James OlsonThe need for counterintelligence (CI) has not gone away, nor is it likely to.  The end of the Cold War has not even meant an end to the CI threat from the former Soviet Union.  The foreign intelligence service of the new democratic Russia, the Sluzhba Vneshney Razvedki Rossii (SVRR), has remained active against us.  It was the SVRR that took over the handling of Aldrich Ames from its predecessor, the KGB, in 1991.  It was the SVRR that ran CIA officer Harold James Nicholson against us from 1994 to 1996.  It was the SVRR that was handling FBI special agent Earl Pitts when he was arrested for espionage in 1996.  It was the SVRR that planted a listening device in a conference room of the State Department in Washington in the summer of 1999.  And it was the SVRR that was handling FBI special agent Robert Hanssen when he was arrested on charges of espionage in February 2001.
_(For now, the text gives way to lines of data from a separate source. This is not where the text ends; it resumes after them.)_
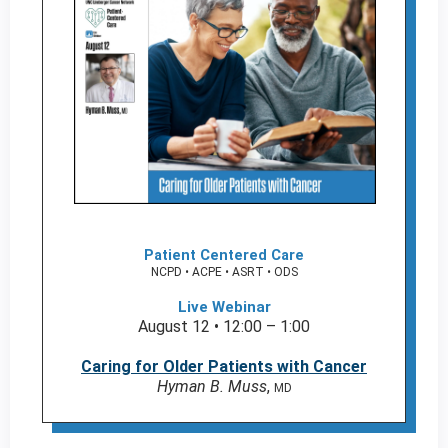
Patient Centered Care
NCPD • ACPE • ASRT • ODS
Live Webinar
August 12 • 12:00 – 1:00
Caring for Older Patients with Cancer
Hyman B. Muss
,
MD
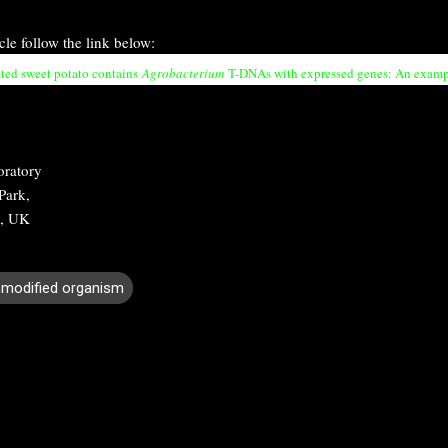
icle follow the link below:
ted sweet potato contains
Agrobacterium
T-DNAs with expressed genes: An example
oratory
Park,
, UK
y modified organism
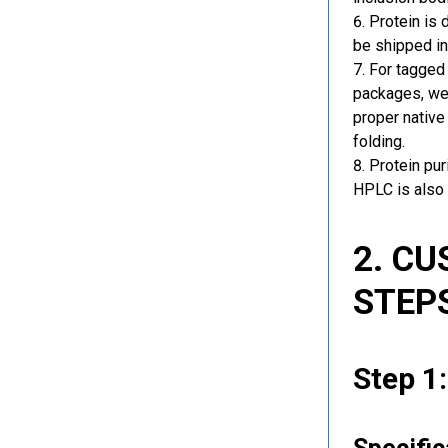
Protein is 
be shipped in
For tagged 
packages, we 
proper native
folding.
Protein pu
HPLC is also 
2. C
STEP
Step 1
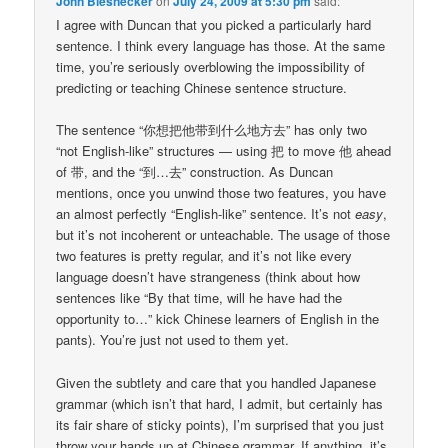
John Biesnecker
on
July 24, 2009 at 5:30 pm
said:
I agree with Duncan that you picked a particularly hard
sentence. I think every language has those. At the same
time, you’re seriously overblowing the impossibility of
predicting or teaching Chinese sentence structure.
The sentence “你想把他带到什么地方去” has only two
“not English-like” structures — using 把 to move 他 ahead
of 带, and the “到…去” construction. As Duncan
mentions, once you unwind those two features, you have
an almost perfectly “English-like” sentence. It’s not
easy
,
but it’s not incoherent or unteachable. The usage of those
two features is pretty regular, and it’s not like every
language doesn’t have strangeness (think about how
sentences like “By that time, will he have had the
opportunity to…” kick Chinese learners of English in the
pants). You’re just not used to them yet.
Given the subtlety and care that you handled Japanese
grammar (which isn’t that hard, I admit, but certainly has
its fair share of sticky points), I’m surprised that you just
throw your hands up at Chinese grammar. If anything, it’s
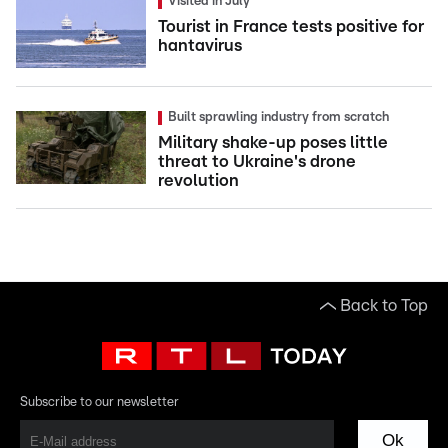
Visited in July
Tourist in France tests positive for
hantavirus
Built sprawling industry from scratch
Military shake-up poses little
threat to Ukraine's drone
revolution
Back to Top
Subscribe to our newsletter
Ok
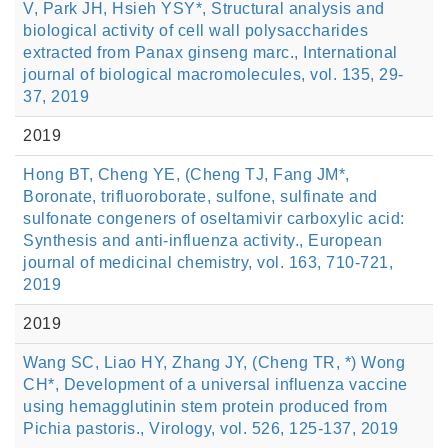
V, Park JH, Hsieh YSY*, Structural analysis and
biological activity of cell wall polysaccharides
extracted from Panax ginseng marc., International
journal of biological macromolecules, vol. 135, 29-
37, 2019
2019
Hong BT, Cheng YE, (Cheng TJ, Fang JM*,
Boronate, trifluoroborate, sulfone, sulfinate and
sulfonate congeners of oseltamivir carboxylic acid:
Synthesis and anti-influenza activity., European
journal of medicinal chemistry, vol. 163, 710-721,
2019
2019
Wang SC, Liao HY, Zhang JY, (Cheng TR, *) Wong
CH*, Development of a universal influenza vaccine
using hemagglutinin stem protein produced from
Pichia pastoris., Virology, vol. 526, 125-137, 2019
The Russians are not alone.  There have been serious, well-publicized concerns about Chinese espionage in the United States.  The Department of Energy significantly increased security at its national laboratories last year in response to allegations that China had stolen US nuclear weapons secrets.

Paul Redmond, the former Associate Deputy Director of Operations for Counterintelligence at the CIA, told the House Permanent Select Committee on Intelligence in early 2000 that a total of at least 41 countries are trying to spy on the United States.